Editing the Manual#

The manual is purely written in MyST Markdown and the sources are hosted on GitHub. All kinds of contributions are very welcome and appreciated – be it a typo fix, dead link update, or new tutorial addition. This page describes how to make edits directly on the GitHub web editor.

1. Forking the repo#

Go to the GitHub repo you want to fork (wengroup/group_manual in this case), and click Fork then Create fork.

../_images/edit-1.png
../_images/edit-2.png

2. Making edits#

After forking, the repo will be copied to your GitHub account. Here, the group_manual repo from the wengroup GitHub account has been forked to the mjwen account.

Then, you can edit your forked version of the repo (mjwen/group_manual here). Navigate to the file you want to edit and then make changes to it. For example, you can select the laptop.md file and click the pencil button to start editing.

../_images/edit-3.png

After changing a file, enter a commit message describing what you’ve done (e.g. Typo fix), select Commit directly to the main branch, and then click Commit changes to commit your edits.

../_images/edit-4.png

Tip

Here, we use the GitHub web editor to make and commit changes. Alternatively, you can clone the repo, edit it locally, and push the commits. See Using GitHub for instructions. When editing locally, you may also want to build the manual and view it. For this, see Local Build.

3. Making a pull request#

Now that you have made changes to your fork of the repo (e.g. mjwen/group_manual), you want to make a pull request to propose your changes to the upstream repo (e.g. wengroup/group_manual).

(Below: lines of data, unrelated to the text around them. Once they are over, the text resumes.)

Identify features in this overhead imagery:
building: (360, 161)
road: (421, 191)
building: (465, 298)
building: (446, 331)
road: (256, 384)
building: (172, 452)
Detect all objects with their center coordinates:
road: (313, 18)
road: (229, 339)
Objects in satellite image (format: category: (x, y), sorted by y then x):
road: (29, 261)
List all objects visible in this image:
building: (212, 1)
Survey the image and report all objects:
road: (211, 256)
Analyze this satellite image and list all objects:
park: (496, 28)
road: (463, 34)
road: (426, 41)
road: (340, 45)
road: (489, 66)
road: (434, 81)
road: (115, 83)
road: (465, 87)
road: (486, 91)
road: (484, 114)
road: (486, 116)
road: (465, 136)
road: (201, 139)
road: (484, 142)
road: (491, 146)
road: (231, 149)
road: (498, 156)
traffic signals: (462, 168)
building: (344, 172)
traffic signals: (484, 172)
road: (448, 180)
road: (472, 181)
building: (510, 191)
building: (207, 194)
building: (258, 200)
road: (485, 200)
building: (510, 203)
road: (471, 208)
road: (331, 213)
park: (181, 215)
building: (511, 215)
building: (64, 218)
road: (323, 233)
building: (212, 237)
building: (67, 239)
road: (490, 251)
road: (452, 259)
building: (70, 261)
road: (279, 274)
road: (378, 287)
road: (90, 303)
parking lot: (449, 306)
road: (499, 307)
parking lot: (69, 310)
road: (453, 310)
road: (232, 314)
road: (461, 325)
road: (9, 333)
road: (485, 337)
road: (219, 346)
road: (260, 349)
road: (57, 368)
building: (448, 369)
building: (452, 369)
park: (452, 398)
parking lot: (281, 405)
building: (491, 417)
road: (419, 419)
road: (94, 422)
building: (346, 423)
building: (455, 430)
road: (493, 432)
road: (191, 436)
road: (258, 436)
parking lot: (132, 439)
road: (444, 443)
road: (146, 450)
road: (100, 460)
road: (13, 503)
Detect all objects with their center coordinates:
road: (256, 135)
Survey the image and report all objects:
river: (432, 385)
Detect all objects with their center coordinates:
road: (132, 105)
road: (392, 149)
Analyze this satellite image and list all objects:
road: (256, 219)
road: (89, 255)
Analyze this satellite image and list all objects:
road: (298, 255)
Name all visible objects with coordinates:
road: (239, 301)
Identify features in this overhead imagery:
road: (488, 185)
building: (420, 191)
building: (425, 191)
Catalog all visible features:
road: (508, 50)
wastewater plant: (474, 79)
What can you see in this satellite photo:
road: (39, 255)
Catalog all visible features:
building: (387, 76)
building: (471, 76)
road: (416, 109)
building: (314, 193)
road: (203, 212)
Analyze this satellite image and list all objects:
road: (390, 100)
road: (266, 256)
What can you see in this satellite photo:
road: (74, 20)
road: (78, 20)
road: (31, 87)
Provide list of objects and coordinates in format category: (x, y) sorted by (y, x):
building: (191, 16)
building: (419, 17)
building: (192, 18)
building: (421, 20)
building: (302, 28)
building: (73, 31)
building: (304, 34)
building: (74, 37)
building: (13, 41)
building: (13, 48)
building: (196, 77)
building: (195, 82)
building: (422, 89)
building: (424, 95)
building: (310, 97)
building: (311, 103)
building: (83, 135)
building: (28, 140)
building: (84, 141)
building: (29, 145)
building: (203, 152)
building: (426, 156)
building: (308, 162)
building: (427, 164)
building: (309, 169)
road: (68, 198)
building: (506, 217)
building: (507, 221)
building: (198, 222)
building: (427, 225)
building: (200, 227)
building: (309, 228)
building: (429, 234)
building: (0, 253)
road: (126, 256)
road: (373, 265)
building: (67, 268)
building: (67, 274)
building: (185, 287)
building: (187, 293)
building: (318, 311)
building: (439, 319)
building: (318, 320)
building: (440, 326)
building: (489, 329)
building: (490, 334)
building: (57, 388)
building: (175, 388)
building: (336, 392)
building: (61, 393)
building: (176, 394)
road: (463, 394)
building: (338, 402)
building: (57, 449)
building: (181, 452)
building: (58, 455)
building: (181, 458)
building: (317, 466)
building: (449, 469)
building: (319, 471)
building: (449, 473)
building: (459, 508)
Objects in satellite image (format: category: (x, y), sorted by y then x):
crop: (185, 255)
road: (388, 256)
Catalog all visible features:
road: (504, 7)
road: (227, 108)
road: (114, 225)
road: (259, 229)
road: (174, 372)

Go to the homepage of your fork of the repo, click Contribute and then Open pull request.

../_images/edit-5.png

Then, enter a brief title and some additional message describing your pull request, check Allow edits by maintainers, and click Create pull request.

../_images/edit-6.png

This is all you need to do. We will then take a look at the pull request and merge it.

Tip

You can commit multiple changes and then make a single pull request for them, i.e. performing step 2 multiple times for different files and then step 3 only once.